Nel secondo caso si dovrebbe pensare che Berlusconi riconosce che gli extracomunitari che giungono nel nostro Paese finiscono in larga parte sotto il giogo della criminalità organizzata, a causa dell’incompetenza delle istituzioni, governo in primis, che non sono capaci di affrontare le problematiche legate all’immigrazione.
A noi scegliere se è meglio un premier razzista o un premier incompetente.

Non poteva mancare, a conclusione del discorso anti-immigrati, un elogio alla Libia dell’amico Gheddafi, che compie un “lavoro di vigilanza contro i clandestini”.
La stessa Libia, per intendersi, che trattiene gli immigrati respinti in strutture disumane per poi mandarli a morire di sete nel deserto.

Le celebrazioni della Giornata della Memoria sono terminate da nemmeno 24 ore; questo è l’augurio per il futuro del Governo Berlusconi.

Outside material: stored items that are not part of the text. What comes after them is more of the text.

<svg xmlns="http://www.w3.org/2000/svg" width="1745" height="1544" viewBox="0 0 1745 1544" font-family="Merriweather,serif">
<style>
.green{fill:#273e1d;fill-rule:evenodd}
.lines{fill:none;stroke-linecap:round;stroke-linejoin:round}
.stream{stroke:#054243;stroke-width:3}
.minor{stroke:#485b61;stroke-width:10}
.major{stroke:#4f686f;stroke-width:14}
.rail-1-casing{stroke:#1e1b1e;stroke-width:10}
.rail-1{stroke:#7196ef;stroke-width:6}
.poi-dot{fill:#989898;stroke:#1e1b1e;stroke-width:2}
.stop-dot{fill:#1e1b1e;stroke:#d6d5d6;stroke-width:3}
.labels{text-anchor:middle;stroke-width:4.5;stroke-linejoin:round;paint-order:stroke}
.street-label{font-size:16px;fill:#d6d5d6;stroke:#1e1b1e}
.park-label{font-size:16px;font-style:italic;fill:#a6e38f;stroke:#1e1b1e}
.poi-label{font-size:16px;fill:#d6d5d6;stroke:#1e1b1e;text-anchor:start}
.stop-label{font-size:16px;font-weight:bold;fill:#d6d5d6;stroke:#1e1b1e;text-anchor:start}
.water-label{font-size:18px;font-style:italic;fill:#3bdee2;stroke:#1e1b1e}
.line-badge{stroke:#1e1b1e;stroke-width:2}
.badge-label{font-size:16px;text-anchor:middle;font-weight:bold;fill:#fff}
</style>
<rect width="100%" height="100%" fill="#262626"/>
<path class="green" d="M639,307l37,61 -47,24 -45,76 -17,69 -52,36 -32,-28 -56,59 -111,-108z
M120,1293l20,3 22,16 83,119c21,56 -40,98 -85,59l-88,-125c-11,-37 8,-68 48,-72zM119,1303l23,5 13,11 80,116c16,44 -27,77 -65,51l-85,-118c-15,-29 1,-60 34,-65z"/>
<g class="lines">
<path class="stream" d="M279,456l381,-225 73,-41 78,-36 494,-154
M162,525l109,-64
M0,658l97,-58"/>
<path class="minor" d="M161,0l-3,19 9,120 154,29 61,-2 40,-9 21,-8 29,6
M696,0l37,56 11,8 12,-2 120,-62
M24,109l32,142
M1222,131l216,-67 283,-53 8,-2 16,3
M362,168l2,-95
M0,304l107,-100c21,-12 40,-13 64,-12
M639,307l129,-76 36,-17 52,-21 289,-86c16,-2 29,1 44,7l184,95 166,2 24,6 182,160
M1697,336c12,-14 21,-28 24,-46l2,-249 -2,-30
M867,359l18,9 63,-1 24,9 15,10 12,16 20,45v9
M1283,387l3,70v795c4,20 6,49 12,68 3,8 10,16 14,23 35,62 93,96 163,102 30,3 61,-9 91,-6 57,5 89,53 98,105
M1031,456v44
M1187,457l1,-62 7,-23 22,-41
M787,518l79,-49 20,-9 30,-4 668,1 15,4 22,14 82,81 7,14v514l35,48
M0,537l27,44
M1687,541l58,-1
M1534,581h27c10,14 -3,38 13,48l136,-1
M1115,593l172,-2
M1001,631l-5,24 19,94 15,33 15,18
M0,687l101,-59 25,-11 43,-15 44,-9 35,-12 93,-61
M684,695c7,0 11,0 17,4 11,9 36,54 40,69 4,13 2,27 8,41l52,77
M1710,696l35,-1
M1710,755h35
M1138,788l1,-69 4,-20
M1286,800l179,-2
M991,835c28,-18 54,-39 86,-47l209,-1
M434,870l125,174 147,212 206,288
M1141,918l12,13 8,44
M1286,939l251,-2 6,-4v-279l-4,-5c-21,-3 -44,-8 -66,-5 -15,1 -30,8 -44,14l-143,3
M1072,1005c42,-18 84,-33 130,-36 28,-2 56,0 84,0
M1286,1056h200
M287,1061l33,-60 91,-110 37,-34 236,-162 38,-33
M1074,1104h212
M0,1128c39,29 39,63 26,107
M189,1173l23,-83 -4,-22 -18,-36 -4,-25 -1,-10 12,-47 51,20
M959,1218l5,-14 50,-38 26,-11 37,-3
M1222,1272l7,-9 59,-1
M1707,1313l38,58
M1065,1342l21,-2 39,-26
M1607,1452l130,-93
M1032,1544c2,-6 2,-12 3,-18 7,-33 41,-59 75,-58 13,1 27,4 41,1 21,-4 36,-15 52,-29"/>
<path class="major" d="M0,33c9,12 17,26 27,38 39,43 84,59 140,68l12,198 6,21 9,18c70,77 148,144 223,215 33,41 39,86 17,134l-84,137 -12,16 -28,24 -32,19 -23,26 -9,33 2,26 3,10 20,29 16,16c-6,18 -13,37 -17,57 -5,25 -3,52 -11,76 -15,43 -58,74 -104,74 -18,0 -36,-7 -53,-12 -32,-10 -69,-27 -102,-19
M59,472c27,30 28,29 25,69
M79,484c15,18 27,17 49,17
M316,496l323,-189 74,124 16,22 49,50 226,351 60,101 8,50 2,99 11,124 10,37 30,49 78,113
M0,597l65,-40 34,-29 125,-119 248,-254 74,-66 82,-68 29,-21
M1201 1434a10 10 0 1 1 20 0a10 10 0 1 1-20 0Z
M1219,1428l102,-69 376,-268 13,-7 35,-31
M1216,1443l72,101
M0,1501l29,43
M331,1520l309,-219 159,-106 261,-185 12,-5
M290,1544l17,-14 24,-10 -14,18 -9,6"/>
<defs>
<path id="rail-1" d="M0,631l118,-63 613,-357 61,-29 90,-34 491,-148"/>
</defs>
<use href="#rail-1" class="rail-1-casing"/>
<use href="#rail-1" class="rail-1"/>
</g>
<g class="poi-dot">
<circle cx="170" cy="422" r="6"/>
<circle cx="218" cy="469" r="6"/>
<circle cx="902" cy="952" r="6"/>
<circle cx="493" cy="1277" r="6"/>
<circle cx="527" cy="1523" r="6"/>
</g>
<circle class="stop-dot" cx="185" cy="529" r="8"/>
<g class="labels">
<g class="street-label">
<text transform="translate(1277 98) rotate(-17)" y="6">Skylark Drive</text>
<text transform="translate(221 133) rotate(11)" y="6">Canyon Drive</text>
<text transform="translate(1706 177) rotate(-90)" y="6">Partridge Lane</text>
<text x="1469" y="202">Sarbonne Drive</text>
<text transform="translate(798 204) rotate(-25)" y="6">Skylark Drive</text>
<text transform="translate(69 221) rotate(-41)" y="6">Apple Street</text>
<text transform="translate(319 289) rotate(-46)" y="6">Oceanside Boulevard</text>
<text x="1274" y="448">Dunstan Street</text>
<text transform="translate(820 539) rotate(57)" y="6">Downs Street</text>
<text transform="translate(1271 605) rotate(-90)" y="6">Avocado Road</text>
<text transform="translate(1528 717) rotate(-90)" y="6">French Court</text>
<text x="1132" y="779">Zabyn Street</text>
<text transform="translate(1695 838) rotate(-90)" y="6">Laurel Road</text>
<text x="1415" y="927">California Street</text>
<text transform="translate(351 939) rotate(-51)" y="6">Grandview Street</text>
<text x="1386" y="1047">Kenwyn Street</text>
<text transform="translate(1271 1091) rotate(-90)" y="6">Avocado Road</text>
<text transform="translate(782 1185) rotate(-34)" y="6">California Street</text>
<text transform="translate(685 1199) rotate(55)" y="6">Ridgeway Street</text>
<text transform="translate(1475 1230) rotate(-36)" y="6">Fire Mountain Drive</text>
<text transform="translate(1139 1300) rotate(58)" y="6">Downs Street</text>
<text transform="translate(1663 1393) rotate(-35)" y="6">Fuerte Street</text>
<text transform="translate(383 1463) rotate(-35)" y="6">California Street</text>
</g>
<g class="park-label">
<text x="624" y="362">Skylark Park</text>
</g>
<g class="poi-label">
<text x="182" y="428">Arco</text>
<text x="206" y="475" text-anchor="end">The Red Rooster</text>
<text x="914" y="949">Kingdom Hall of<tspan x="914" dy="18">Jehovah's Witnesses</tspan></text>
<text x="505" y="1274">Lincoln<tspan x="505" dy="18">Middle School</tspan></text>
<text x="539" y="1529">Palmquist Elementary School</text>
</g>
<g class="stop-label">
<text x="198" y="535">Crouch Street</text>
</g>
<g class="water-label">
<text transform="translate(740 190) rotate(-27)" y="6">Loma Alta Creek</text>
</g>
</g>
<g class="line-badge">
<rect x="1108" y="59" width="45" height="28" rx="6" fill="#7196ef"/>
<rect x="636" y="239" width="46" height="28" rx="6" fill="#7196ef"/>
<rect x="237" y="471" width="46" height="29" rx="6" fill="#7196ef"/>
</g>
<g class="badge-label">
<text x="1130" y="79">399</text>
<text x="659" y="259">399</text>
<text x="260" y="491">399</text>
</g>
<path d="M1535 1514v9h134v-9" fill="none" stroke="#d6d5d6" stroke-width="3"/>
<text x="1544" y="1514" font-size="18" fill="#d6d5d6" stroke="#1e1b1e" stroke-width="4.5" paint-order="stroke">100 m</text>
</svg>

Eppure è sotto gli occhi di tutti che per affrontare l’immigrazione non esistono ricette preconfezionate e che l’unica strada possibile, nel Mezzogiorno scoperto dai media dopo il “caso Rosarno”, è quella della legalità e dei diritti.
Diritti sul lavoro, perché i proprietari terrieri che sfruttano i lavoratori sono i primi responsabili delle situazioni di degrado.
Diritto al lavoro. Perché se gli italiani, abbiano essi la pelle bianca o nera, sono disoccupati non è per colpa degli immigrati, ma per colpa di chi ha perso per la strada l’importanza, sancita dalla nostra Costituzione, del ruolo sociale che un’impresa deve anteporre al profitto fine a se stesso.
Diritto alla vita. Perché al Sud regna l’abusivismo governato dai clan e i progetti delle “grandi opere” come il Ponte sullo Stretto, ma a nessuno è venuto in mente di costruire quelle case popolari di cui avrebbero bisogno tutti coloro, italiani e stranieri, che non hanno un posto dove vivere.

La filosofia del governo, d’altronde, si riassume nella risposta di Berlusconi a chi gli chiedeva di commentare il rischio che i beni confiscati, se messi all’asta, vengano riacquistati dalla mafia.
“I mafiosi si ricompreranno i beni sequestrati? E noi li risequestreremo”.

Se non fosse tutto vero, farebbe quasi ridere.